"""Test different optimization settingss."""


import itertools
import pickle
import re
import sys
import time

import pandas as pd

import polyclonal


# define parameters to explore
params_to_test = {
    'noise': ['exact', 'noisy'],
    'sitefirst': ['sitefirst', 'nosite'],
    'collapse': ['collapsed', 'uncollapsed'],
    'reg_escape_weight': [0, 0.001, 0.005, 0.01, 0.05, 0.1],
    'reg_spread_weight': [0, 0.05, 0.25, 0.5, 1],
    }
params_to_test_df = pd.DataFrame.from_records(
                            list(itertools.product(*params_to_test.values())),
                            columns=params_to_test,
                            )
paramspace = snakemake.utils.Paramspace(params_to_test_df)


rule all:
    input:
        'results/opt_settings/aggregated_fit_results.csv'

rule prep_variants_df:
    """Data used to fit model."""
    input: csv="../notebooks/RBD_variants_escape_{noise}.csv"
    output: csv="results/opt_settings/variants_{noise}.csv"
    run:
        (pd.read_csv(input.csv, na_filter=None)
         .query('library == "avg2muts"')
         .query('concentration in [0.25, 1, 4]')
         .to_csv(output.csv, index=False)
         )

rule prep_test_variants:
    """Data used to test variant predictions."""
    input: csv='../notebooks/RBD_variants_escape_exact.csv'
    output: csv='results/opt_settings/test_variants.csv'
    run:
        (pd.read_csv(input.csv, na_filter=None)
         .query('library == "avg3muts"')
         .query('concentration in [0.25, 1, 4]')
         .to_csv(output.csv, index=False)
         )

rule fit_model:
    """Fit a model."""
    input:
        data_csv=rules.prep_variants_df.output.csv,
        test_csv=rules.prep_test_variants.output.csv,
        mut_escape='../notebooks/RBD_mut_escape_df.csv',
    output:
        csv=f"results/opt_settings/{paramspace.wildcard_pattern}.csv",
        pickle=f"results/opt_settings/{paramspace.wildcard_pattern}.pickle",
    log: log=f"results/opt_settings/{paramspace.wildcard_pattern}.log",
    run:
        variants_df = pd.read_csv(input.data_csv, na_filter=None)
        poly_abs = polyclonal.Polyclonal(
                data_to_fit=variants_df,
                activity_wt_df=pd.DataFrame.from_records(
                           [('epitope 1', 3.0),
                            ('epitope 2', 2.0),
                            ('epitope 3', 1.0),
                            ],
                        columns=['epitope', 'activity'],
                        ),
                site_escape_df=pd.DataFrame.from_records(
                           [('epitope 1', 484, 10.0),
                            ('epitope 2', 446, 10.0),
                            ('epitope 3', 417, 10.0),
                            ],
                        columns=['epitope', 'site', 'escape'],
                        ),
                data_mut_escape_overlap='fill_to_data',
                collapse_identical_variants='mean' if wildcards.collapse == 'collapsed' else False,
                )

        print('Start model fitting')
        start_time = time.time()
        with open(log.log, 'w') as f:
            opt_res = poly_abs.fit(
                    reg_escape_weight=float(wildcards.reg_escape_weight),
                    reg_spread_weight=float(wildcards.reg_spread_weight),
                    log=f,
                    logfreq=5,
                    fit_site_level_first=True if wildcards.sitefirst == 'sitefirst' else False,
                    )
        print('Model fitting complete')

        # correlation of predictions on test variants
        test_data = pd.read_csv(input.test_csv, na_filter=None)
        exact_vs_pred = poly_abs.prob_escape(variants_df=test_data)
        corr_prob_escape = exact_vs_pred['prob_escape'].corr(
                                exact_vs_pred['predicted_prob_escape'])

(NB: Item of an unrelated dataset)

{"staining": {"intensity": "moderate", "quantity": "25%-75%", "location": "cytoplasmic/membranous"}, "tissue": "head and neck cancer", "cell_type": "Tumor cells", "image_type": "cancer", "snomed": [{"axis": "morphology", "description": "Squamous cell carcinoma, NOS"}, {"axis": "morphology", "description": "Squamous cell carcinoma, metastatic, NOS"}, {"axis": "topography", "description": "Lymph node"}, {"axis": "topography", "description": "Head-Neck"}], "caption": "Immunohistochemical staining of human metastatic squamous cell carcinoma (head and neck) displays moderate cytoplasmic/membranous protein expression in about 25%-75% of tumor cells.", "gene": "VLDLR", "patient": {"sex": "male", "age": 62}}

        # correlation of underlying mut escape (beta) values
        exact_mut_escape = pd.read_csv(input.mut_escape)
        corrs = []
        for _, exact_ep_escape in exact_mut_escape.groupby('epitope'):
            exact_vs_pred = (
                exact_ep_escape
                .rename(columns={'escape': 'actual_escape'})
                [['mutation', 'actual_escape']]
                .merge(poly_abs.mut_escape_df.rename(columns={'escape': 'pred_escape'}),
                       on='mutation',
                       validate='one_to_many',
                       )
                )
            corrs.append(
                exact_vs_pred
                .groupby('epitope')
                .apply(lambda x: x['actual_escape'].corr(x['pred_escape']))
                .max()
                )
        corr_mut_escape = sum(corrs) / len(corrs)

        elapsed = time.time() - start_time
        print(f"Writing results to {output.csv}")
        with open(output.csv, 'w') as f:
            f.write('loss,time,corr_prob_escape,corr_mut_escape\n'
                    f"{opt_res.fun:.5g},{elapsed:.5g},{corr_prob_escape:.5g},"
                    f"{corr_mut_escape:.5g}\n")

        print(f"Writing model to {output.pickle}")
        with open(output.pickle, 'wb') as f:
            pickle.dump(poly_abs, f)

rule aggregate_fit_results:
    """Aggregate single CSV of fitting results."""
    input: 
        csvs=expand("results/opt_settings/{params}.csv",
                    params=paramspace.instance_patterns)
    output: csv='results/opt_settings/aggregated_fit_results.csv'
    params: wc_values=paramspace.instance
    run:
        dfs = []
        for csv_file in input.csvs:
            csv_params = {param: re.search(f"{param}~([^/]+)(/|\.csv)",
                                           csv_file).group(1)
                          for param in params_to_test}
            dfs.append(pd.read_csv(csv_file).assign(**csv_params))
        pd.concat(dfs).to_csv(output.csv, index=False)